In the episode "Judgment at Red Creek," Marshal Will Rimbau appeared on Bonanza with Michael Landon in 1967. In season 3's "Little Girl Lost" and season 5's "The Winoka Warriors," he appeared on two episodes of Little House on the Prairie as a alcoholic who saves Carrie Ingalls, who had fallen down an abandoned mine shaft.

He had some leads in the A. C. Lyles Western Fort Utah (1967), then travelled to Hate for Hate (1967), and Pistol for a Hundred Coffins (1967), but Villa Rides (1968) Trusting Is Good... Shooting is Better (1969), One on the Other (1969), and Carnal Circuit (1969).

In the episode "Jenny," Ireland appeared as Kinroy in the television western "The Men From Shiloh (rebranded name for The Virginian). In productions including The House of Seven Corpses (1974), Salon Kitty (1976), and Satan's Cheerleaders (1977), Ireland was seen in productions such as The House of Seven Corpses (1974). However, he did appear in big-budget farewell tales such as The Adventurers (1970) and later as a police lieutenant in Robert Mitchum's private-eye story Farewell, My Lovely (1975).
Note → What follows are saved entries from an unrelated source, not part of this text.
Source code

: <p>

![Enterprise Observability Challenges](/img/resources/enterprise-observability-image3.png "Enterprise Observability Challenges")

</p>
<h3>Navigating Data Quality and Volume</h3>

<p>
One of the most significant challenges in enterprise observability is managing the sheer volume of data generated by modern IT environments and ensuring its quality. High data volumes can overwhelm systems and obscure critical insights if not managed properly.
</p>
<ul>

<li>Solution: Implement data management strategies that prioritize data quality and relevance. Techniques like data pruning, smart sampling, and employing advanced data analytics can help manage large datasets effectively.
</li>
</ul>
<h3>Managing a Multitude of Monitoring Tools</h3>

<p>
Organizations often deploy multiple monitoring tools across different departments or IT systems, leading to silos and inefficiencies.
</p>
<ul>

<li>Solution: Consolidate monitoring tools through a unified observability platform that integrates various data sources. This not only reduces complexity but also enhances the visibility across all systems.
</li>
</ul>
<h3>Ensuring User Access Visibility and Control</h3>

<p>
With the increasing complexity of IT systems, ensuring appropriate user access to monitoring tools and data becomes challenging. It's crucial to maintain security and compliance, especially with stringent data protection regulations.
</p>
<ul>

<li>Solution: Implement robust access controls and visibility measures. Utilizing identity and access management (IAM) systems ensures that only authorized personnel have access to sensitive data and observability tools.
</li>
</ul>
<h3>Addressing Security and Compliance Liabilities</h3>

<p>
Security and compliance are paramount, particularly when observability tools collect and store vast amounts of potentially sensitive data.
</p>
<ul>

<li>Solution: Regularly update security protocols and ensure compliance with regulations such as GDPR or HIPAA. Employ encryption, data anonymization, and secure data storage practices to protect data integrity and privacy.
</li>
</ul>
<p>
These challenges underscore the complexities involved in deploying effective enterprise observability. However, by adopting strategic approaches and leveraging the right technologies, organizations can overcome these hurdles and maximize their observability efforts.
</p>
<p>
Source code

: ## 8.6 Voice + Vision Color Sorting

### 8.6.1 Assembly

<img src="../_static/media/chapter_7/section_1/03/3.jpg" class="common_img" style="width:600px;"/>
He ran an advertisement in the newspapers announcing, "I'm an actor, please let me act." Jonathan Aaron Cartwright, Ben Cartwright's younger brother, appeared in the television film Bonanza: The Next Generation.

In 1988, he appeared in "Eye for an Eye," a War of the Worlds episode.

During his career, Ireland resurfaced on stage, and co-directed two films in the 1950s: the acclaimed Western drama Hannah Lee (1953) and the carjacking B-movie (1955).